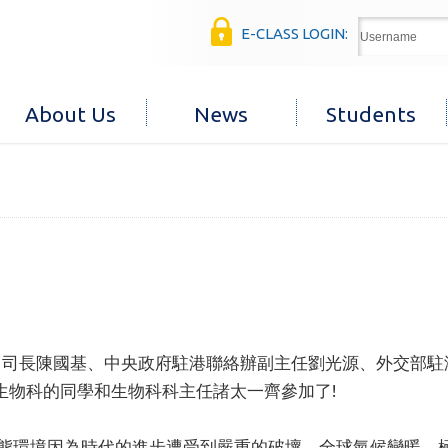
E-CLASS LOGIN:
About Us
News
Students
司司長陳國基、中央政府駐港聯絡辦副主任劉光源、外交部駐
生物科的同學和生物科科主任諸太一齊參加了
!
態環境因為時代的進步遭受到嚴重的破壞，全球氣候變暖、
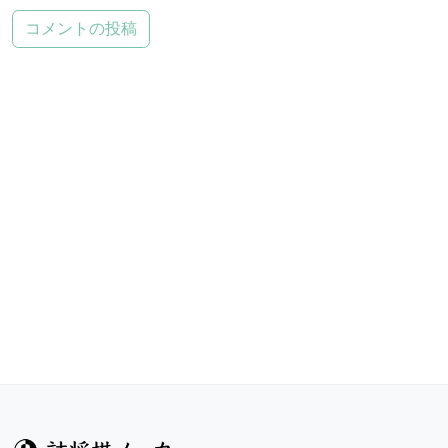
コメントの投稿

*TASK REQUIREMENTS:*
Your answer must be the full listing, word for word, minus any images.

*ANSWER TO THIS PROBLEM:*
E-CLASS LOGIN:
About Us
News
Students
司司長陳國基、中央政府駐港聯絡辦副主任劉光源、外交部駐
生物科的同學和生物科科主任諸太一齊參加了
!
態環境因為時代的進步遭受到嚴重的破壞，全球氣候變暖、
コメントの投稿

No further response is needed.